CHAPITRE III OÙ CASTEL-RAJAC PART EN CAMPAGNE

La duchesse de Chevreuse ne logeait pas au château de Saint-Germain, résidence principale de la cour. Elle avait préféré, afin de garder plus aisément cette liberté à laquelle elle tenait tant, demeurer dans un hôtel particulier de la ville où elle pouvait recevoir qui bon lui semblait.

Ce jour-là, après avoir rendu sa visite quotidienne à son amie la reine Anne d’Autriche, Marie de Rohan, qui avait conservé presque intégralement son éclatante beauté et entièrement son charme, son esprit et sa grâce, était rentrée chez elle et s’était retirée dans un petit boudoir où elle avait l’habitude d’écrire à ses amis.

Installée devant un petit bureau, elle avait adressé une première missive à l’une de ses cousines de province, lorsqu’on lui annonça que M. le lieutenant de Castel-Rajac sollicitait l’honneur d’être reçu par elle.
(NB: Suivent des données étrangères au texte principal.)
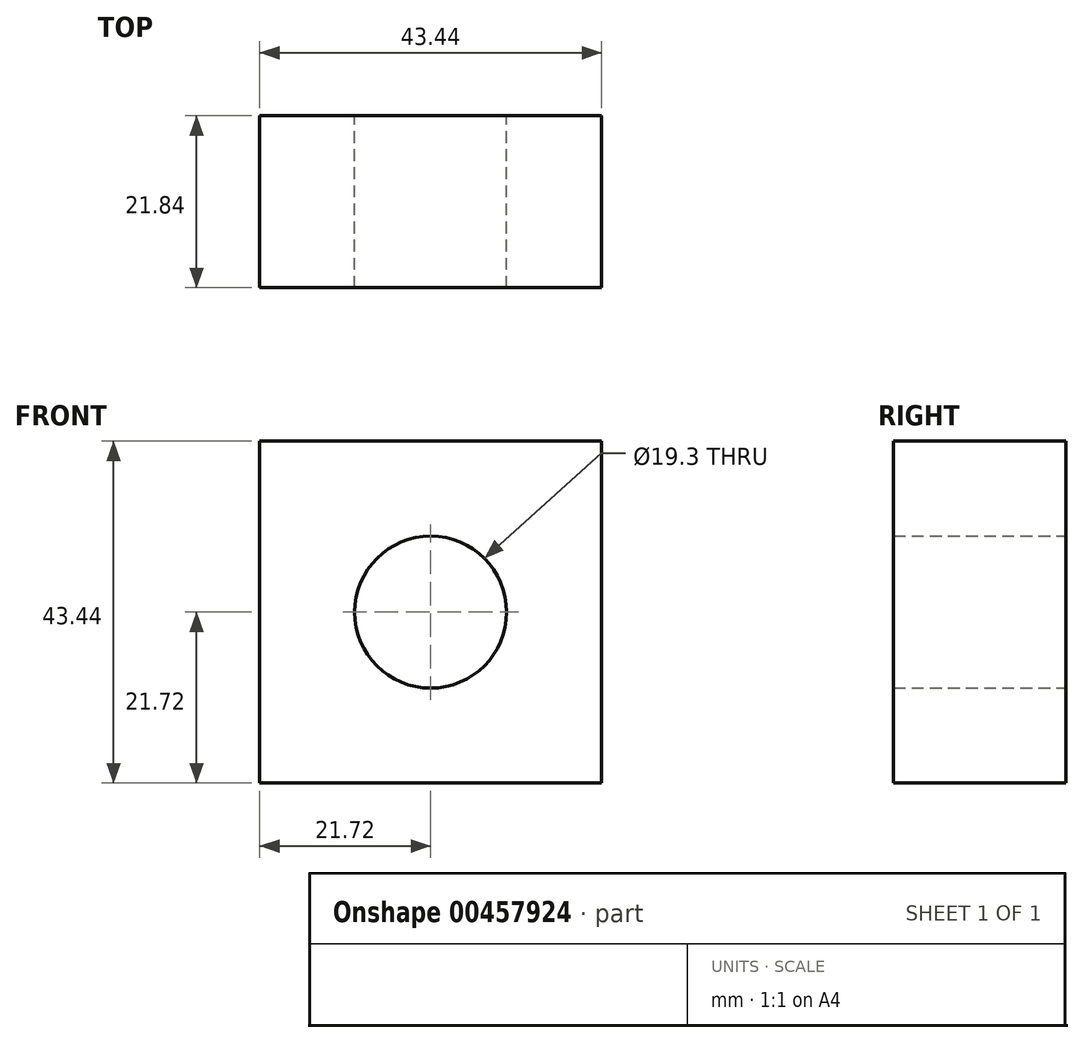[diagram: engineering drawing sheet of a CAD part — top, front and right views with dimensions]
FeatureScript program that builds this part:
annotation { "Feature Type Name" : "Feature", "Feature Type Description" : "" }
export const myFeature = defineFeature(function(context is Context, id is Id, definition is map)
    precondition{}
    {
        {
            var Q0;
            Q0=qCreatedBy(makeId("Front.planeOp"),FACE);
            var sketch = newSketch(context, id + "F0", { "sketchPlane" : qUnion([Q0])});
            skLineSegment(sketch, "E0.bottom", {"start": v(21.72, 21.72) * mm, "end": v(-21.72, 21.72) * mm});
            skLineSegment(sketch, "E0.top", {"start": v(21.72, -21.72) * mm, "end": v(-21.72, -21.72) * mm});
            skLineSegment(sketch, "E0.left", {"start": v(21.72, 21.72) * mm, "end": v(21.72, -21.72) * mm});
            skLineSegment(sketch, "E0.right", {"start": v(-21.72, 21.72) * mm, "end": v(-21.72, -21.72) * mm});
            skPoint(sketch, "E0.middle", {"position": v(0, 0) * mm});
            skCircle(sketch, "E1", {"center": v(0, 0) * mm, "radius": 9.65 * mm});
            skSolve(sketch);
        }
        {
            var Q0;
            Q0 = qSketchRegion(id + "F0", true);
            extrude(context, id + "F1", {"entities" : qUnion([Q0]), "depth" : 21.84 * mm});
        }
    });
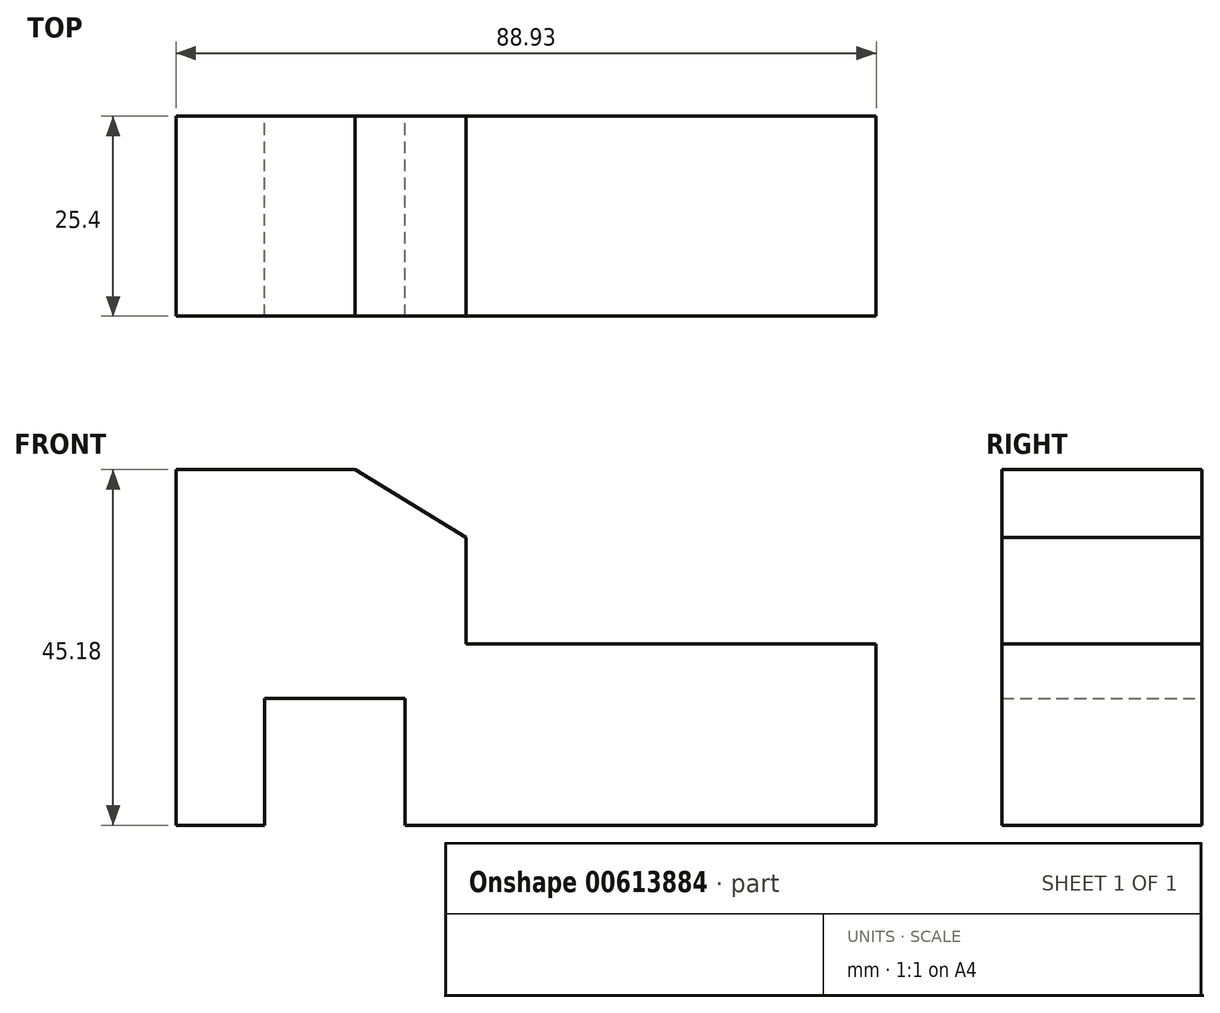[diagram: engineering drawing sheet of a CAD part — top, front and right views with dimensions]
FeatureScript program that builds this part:
annotation { "Feature Type Name" : "Feature", "Feature Type Description" : "" }
export const myFeature = defineFeature(function(context is Context, id is Id, definition is map)
    precondition{}
    {
        {
            var Q0;
            Q0=qCreatedBy(makeId("Front.planeOp"),FACE);
            var sketch = newSketch(context, id + "F0", { "sketchPlane" : qUnion([Q0])});
            skLineSegment(sketch, "E0", {"start": v(-65.76, -28.92) * mm, "end": v(-65.76, 16.26) * mm});
            skLineSegment(sketch, "E1", {"start": v(-65.76, 16.26) * mm, "end": v(-65.76, -28.92) * mm});
            skLineSegment(sketch, "E2", {"start": v(-54.54, -28.92) * mm, "end": v(-54.54, -12.8) * mm});
            skLineSegment(sketch, "E3", {"start": v(-54.54, -12.8) * mm, "end": v(-36.7, -12.8) * mm});
            skLineSegment(sketch, "E4", {"start": v(-36.7, -12.8) * mm, "end": v(-36.7, -28.92) * mm});
            skLineSegment(sketch, "E5", {"start": v(-65.76, -28.92) * mm, "end": v(-54.54, -28.92) * mm});
            skLineSegment(sketch, "E6", {"start": v(-36.7, -28.92) * mm, "end": v(23.17, -28.92) * mm});
            skLineSegment(sketch, "E7", {"start": v(23.17, -28.92) * mm, "end": v(23.17, -5.9) * mm});
            skLineSegment(sketch, "E8", {"start": v(23.17, -5.9) * mm, "end": v(-28.92, -5.9) * mm});
            skLineSegment(sketch, "E9", {"start": v(-65.76, 16.26) * mm, "end": v(-43.03, 16.26) * mm});
            skLineSegment(sketch, "E10", {"start": v(-43.03, 16.26) * mm, "end": v(-28.92, 7.63) * mm});
            skLineSegment(sketch, "E11", {"start": v(-28.92, 7.63) * mm, "end": v(-28.92, -5.9) * mm});
            skSolve(sketch);
        }
        {
            var Q0;
            Q0 = qSketchRegion(id + "F0", true);
            extrude(context, id + "F1", {"entities" : qUnion([Q0]), "depth" : 25.4 * mm, "offsetDistance" : 25.4 * mm});
        }
    });
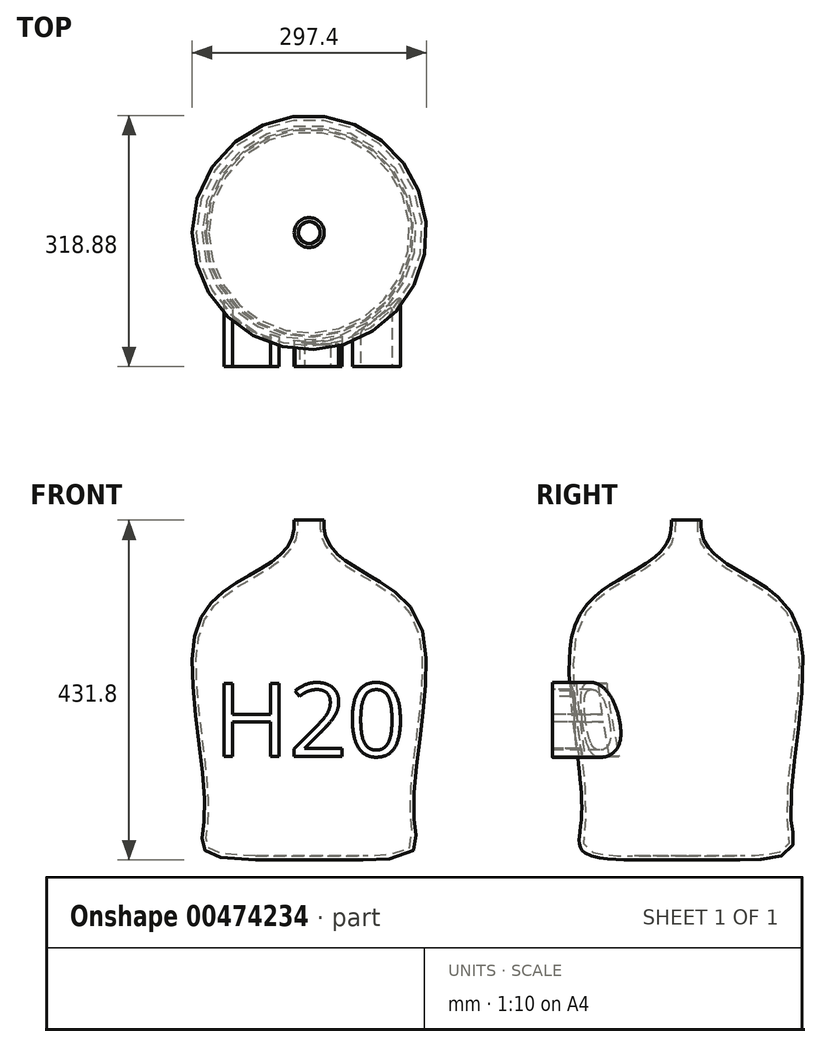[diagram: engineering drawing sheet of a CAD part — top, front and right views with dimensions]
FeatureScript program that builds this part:
annotation { "Feature Type Name" : "Feature", "Feature Type Description" : "" }
export const myFeature = defineFeature(function(context is Context, id is Id, definition is map)
    precondition{}
    {
        {
            var Q0;
            Q0=qCreatedBy(makeId("Front.planeOp"),FACE);
            var sketch = newSketch(context, id + "F0", { "sketchPlane" : qUnion([Q0])});
            skLineSegment(sketch, "E0", {"start": v(0, 0) * mm, "end": v(-68.46, 0) * mm});
            skFitSpline(sketch, "E1", {"points": [v(-68.46, 0) * mm, v(-133.16, 52.94) * mm, v(-144.93, 286.28) * mm, v(-86.12, 355.83) * mm, v(-38.2, 386.24) * mm, v(-20.17, 413.77) * mm, v(-19.4, 437.27) * mm], "startDerivative": vector(-1416.1, 0) * mm, "endDerivative": vector(-11, 176.23) * mm});
            skLineSegment(sketch, "E2", {"start": v(0, 0) * mm, "end": v(0, 431.8) * mm});
            skLineSegment(sketch, "E3", {"start": v(0, 431.8) * mm, "end": v(-19.05, 431.8) * mm});
            skSolve(sketch);
        }
        {
            var Q0;
            {var subQ1=sQuery(id+"F0.wireOp",EDGE,"E0");Q0=makeQuery(id+"F0.imprint","IMPRINT",FACE,{"disambiguationData":[TD([[makeQuery(id+"F0.imprint","IMPRINT",EDGE,{"derivedFrom":subQ1}),-1.0]])]});}
            var Q1;
            Q1=sQuery(id+"F0.wireOp",EDGE,"E2");
            revolve(context, id + "F1", {"entities" : qUnion([Q0]), "axis" : qUnion([Q1]), "revolveType" : RevolveType.FULL});
        }
        {
            var Q0;
            Q0=makeQuery(id+"F1.opRevolve","SWEPT_FACE",FACE,{"disambiguationData":[OSD([sQuery(id+"F0.wireOp",EDGE,"E3")])]});
            shell(context, id + "F2", {"entities" : qUnion([Q0]), "thickness" : 5.08 * mm});
        }
        {
            var Q0;
            Q0=qCreatedBy(makeId("Front.planeOp"),FACE);
            cPlane(context, id + "F3", {"entities" : qUnion([Q0]), "cplaneType" : CPlaneType.OFFSET, "offset" : 170.18 * mm, "width" : 152.4 * mm, "height" : 152.4 * mm});
        }
        {
            var Q0;
            Q0=qCreatedBy(id+"F3.planeOp",FACE);
            var sketch = newSketch(context, id + "F4", { "sketchPlane" : qUnion([Q0])});
            skText(sketch, "E4", { "text": "H20", "fontName": "OpenSans-Regular.ttf"});
            const initialGuessF4  = {"E4": [-0.12097, 0.1318, 1, 0, 0.0931]};
            skSetInitialGuess(sketch, initialGuessF4);
            skSolve(sketch);
        }
        {
            var Q0;
            Q0 = qSketchRegion(id + "F4", true);
            var Q1;
            Q1=makeQuery(id+"F1.opRevolve","SWEPT_FACE",FACE,{"disambiguationData":[OSD([sQuery(id+"F0.wireOp",EDGE,"E1")])]});
            extrude(context, id + "F5", {"entities" : qUnion([Q0]), "operationType" : NewBodyOperationType.ADD, "endBound" : BoundingType.UP_TO_SURFACE, "oppositeDirection" : true, "endBoundEntityFace" : qUnion([Q1]), "depth" : 42.16 * mm});
        }
    });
Surprise par cette visite à laquelle elle ne s’attendait guère et pressentant une catastrophe, elle donna l’ordre de faire entrer aussitôt le chevalier.

Dès que celui-ci parut sur le seuil, tout de suite, la duchesse, devinant la vérité, s’écria :

– Henry ! n’est-ce pas ?

– Disparu, fit simplement Gaëtan, dont la voix s’étrangla.

Tandis que Mme de Chevreuse s’effondrait sur un siège, le mousquetaire articula :

– Il a certainement été enlevé hier au cours d’une promenade, qu’il faisait en forêt.

S’efforçant de se ressaisir, Mme de Chevreuse reprit :

– Ce que je redoutais est arrivé. La ressemblance était trop frappante et c’est ce qui a perdu ce malheureux.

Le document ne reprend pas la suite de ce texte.